_ASSIGNMENT:_ From the text below on plotting dependent variables, extract verbatim the passage that opens with the words "Notice, we didn't" and closes with "matplotlib streamline plot.".

_TEXT PROVIDED:_
■ ■ ■
Now to plot the data from the dependent variable.

.. doctest::

    >>> plot_scalar(y[0])

.. figure:: 1.pdf

Similarly, other dependent variables with their respective plots are

.. doctest::

    >>> y[1].name
    'Air temperature at 2m'
    >>> plot_scalar(y[1])

.. figure:: 2.pdf

.. doctest::

    >>> y[3].name
    'Relative humidity'
    >>> plot_scalar(y[3])

.. figure:: 4.pdf

.. doctest::

    >>> y[4].name
    'Air pressure at sea level'
    >>> plot_scalar(y[4])

.. figure:: 5.pdf

Notice, we didn't plot the dependent variable at index 2. This is because this
particular dependent variable is a vector datasets of wind velocity.

.. doctest::

    >>> y[2].quantity_type
    'vector_2'
    >>> y[2].name
    'Wind velocity'

To visualize the vector data we use matplotlib streamline plot.
■ ■ ■
_SUPPLIED RECORDS:_
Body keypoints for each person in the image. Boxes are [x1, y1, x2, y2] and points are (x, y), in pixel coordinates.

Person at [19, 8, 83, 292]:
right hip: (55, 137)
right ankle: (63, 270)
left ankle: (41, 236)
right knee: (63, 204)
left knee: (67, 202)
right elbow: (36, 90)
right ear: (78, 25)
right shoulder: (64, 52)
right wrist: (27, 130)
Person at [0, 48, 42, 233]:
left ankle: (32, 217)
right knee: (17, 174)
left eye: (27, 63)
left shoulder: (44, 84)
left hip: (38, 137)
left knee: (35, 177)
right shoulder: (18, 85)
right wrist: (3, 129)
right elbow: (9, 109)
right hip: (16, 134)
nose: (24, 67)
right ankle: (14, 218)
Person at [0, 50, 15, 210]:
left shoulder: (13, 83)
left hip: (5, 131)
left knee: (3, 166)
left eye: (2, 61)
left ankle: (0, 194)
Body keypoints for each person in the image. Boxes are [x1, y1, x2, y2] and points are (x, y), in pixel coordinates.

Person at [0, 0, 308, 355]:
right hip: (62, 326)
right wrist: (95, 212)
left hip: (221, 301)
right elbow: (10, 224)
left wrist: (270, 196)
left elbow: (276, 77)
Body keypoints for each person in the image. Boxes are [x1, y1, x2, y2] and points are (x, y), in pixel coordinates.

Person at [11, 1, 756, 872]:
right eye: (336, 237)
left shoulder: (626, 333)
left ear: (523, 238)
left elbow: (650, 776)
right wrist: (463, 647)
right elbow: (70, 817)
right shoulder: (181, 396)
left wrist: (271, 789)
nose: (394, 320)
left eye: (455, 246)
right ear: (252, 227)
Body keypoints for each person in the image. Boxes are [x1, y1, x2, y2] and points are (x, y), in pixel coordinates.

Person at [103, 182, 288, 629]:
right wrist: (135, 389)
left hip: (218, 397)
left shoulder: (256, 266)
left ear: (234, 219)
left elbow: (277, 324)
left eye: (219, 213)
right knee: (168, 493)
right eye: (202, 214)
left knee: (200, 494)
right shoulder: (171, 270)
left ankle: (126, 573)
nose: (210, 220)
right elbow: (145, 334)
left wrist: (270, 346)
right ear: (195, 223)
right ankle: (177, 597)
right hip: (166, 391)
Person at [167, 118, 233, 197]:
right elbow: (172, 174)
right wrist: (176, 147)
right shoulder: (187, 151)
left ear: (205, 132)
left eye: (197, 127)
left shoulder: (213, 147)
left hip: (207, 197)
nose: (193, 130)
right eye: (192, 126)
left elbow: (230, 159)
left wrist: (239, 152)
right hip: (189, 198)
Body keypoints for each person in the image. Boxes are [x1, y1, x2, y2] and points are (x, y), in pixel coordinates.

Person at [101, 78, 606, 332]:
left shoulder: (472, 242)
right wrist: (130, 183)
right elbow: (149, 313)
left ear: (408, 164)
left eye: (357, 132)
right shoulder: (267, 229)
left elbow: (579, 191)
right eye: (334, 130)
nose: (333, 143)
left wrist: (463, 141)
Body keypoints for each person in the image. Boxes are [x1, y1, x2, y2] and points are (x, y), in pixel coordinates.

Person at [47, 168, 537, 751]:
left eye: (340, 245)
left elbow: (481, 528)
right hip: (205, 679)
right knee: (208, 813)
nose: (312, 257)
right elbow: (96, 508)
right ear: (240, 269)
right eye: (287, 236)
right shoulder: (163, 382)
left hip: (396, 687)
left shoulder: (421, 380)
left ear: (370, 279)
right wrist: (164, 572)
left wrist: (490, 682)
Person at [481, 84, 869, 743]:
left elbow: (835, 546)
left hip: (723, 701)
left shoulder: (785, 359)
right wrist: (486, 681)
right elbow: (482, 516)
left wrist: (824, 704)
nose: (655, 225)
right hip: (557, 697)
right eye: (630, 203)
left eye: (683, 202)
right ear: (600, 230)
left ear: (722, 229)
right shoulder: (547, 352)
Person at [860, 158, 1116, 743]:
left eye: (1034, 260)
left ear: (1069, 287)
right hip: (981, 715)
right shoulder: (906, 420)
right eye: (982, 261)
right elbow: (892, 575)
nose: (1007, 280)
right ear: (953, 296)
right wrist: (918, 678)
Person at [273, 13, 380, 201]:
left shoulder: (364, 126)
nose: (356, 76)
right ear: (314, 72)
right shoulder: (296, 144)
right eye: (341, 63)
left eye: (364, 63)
■ ■ ■
_RESPONSE:_
Notice, we didn't plot the dependent variable at index 2. This is because this
particular dependent variable is a vector datasets of wind velocity.

.. doctest::

    >>> y[2].quantity_type
    'vector_2'
    >>> y[2].name
    'Wind velocity'

To visualize the vector data we use matplotlib streamline plot.